Sound silly? Maybe. Sleazy? Definitely. In 1997, the U.S. and China, the world’s two largest producers of greenhouse gases, refused to sign the Kyoto Protocol. It was, however, ratified by 55 parties, including the majority of the European Union. The ratification of the Protocol by Russia in 2004 brought the total to the 55 percent of nations in the United Nations Framework Convention on Climate Change (UNFCCC) needed to put the global environmental treaty into effect.
But it is now the end of 2010. There have been two large conferences on global climate change, and a third scheduled by the end of next year in South Africa. With the Kyoto Protocol expiring in 2012, Japan is refusing to consider any measure or continuation of the Protocol that does not include China and the U.S., believing it to be unfair to the international committee. The U.S. is still refusing to commit to a binding international treaty, or even the guidelines outlined in 1997.
In a way, we are leading the way for countries such as China and India to stringently oppose the idea of an internationally binding treaty to reduce greenhouse gas emissions.
But China is doing something to curb its own pollution. The Asian nation is at a crossroads in its development after its pre-Olympic five-year plan to clean its air. Generally, there are two ways for a large nation to industrialize – the way the U.S. did, with no regard for the long-term consequences of its development, or after the fashion of the European Union and Japan, which push towards models of sustainability. China is currently working on high-speed trains and cleaner energy research, understanding that a country with 20 percent of the world’s population cannot environmentally support what they see as the “American” lifestyle – big houses and SUV’s.
India holds an obligation to many smaller, surrounding island nations that risk being submerged. It is opposed to being locked into an internationally binding legal arrangement, but India has also asserted that it takes its domestic obligations seriously, and will do so when formulating its domestic environmental and industrial development policy.

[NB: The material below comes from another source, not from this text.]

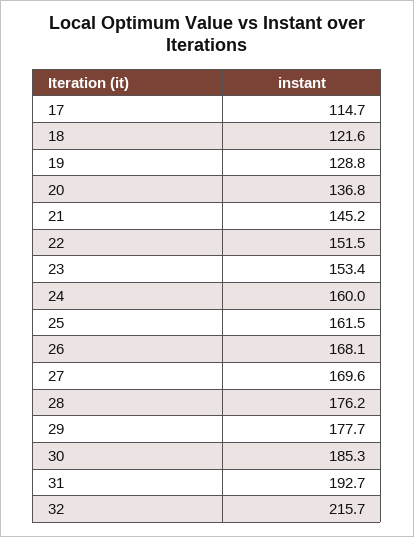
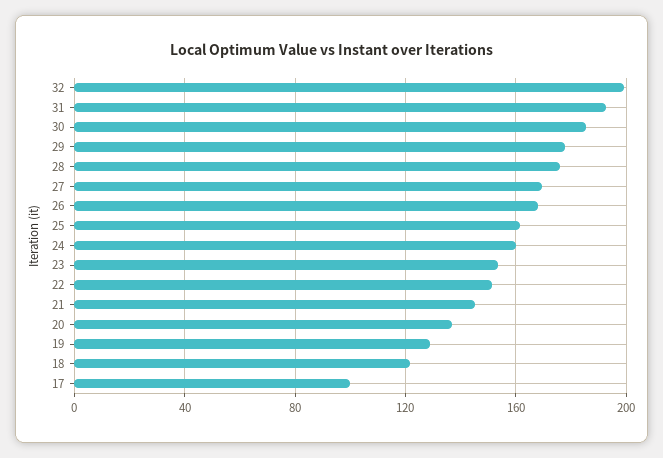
17: 114.7 -> 100
32: 215.7 -> 200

But in the U.S., climate change does not yet put homes at risk. It has not yet tarnished our landscapes – at least not in any way that the government or the general public notices. From Manifest Destiny to the Industrial Revolution, the country has stringently committed itself to the idea that the land and the earth are meant to be used for every resource we can extract from them. Fields are just unfinished parking lots, and the bones of the forests that once covered much of the continent are places to build identical neighborhoods of identical homes and strip malls. And all of this is fine, because we have some scattered national parks to remind us of the ideal of the frontier yet to be conquered.
Even though Obama came into office asserting that this country would start taking the environment seriously, it has yet to be seen. We still have not even made the token gesture of ratifying the Kyoto Protocol. Meanwhile, Kristianstad, Sweden, known for producing Absolut vodka, has managed to wean itself entirely off of all fossil fuels. That is 80,000 people, within the city and the surrounding countryside, dedicating themselves to actively pursuing alternative energy sources from biogas plants, effectively reducing their carbon footprint and creating a new sector of business and jobs. Small island nations and African countries are pushing not only for the international agreement, but also for a commitment from all developed and developing nations to cut their emissions by over 50 percent, as well as to cap the increased temperature at 1.5 degrees above industrial revolution levels.
It is beyond time for the U.S. to commit on the international level to the UNFCCC, and to actively pursue domestic initiatives, instead of continuing this abusive and neglect-filled relationship with the world we live in.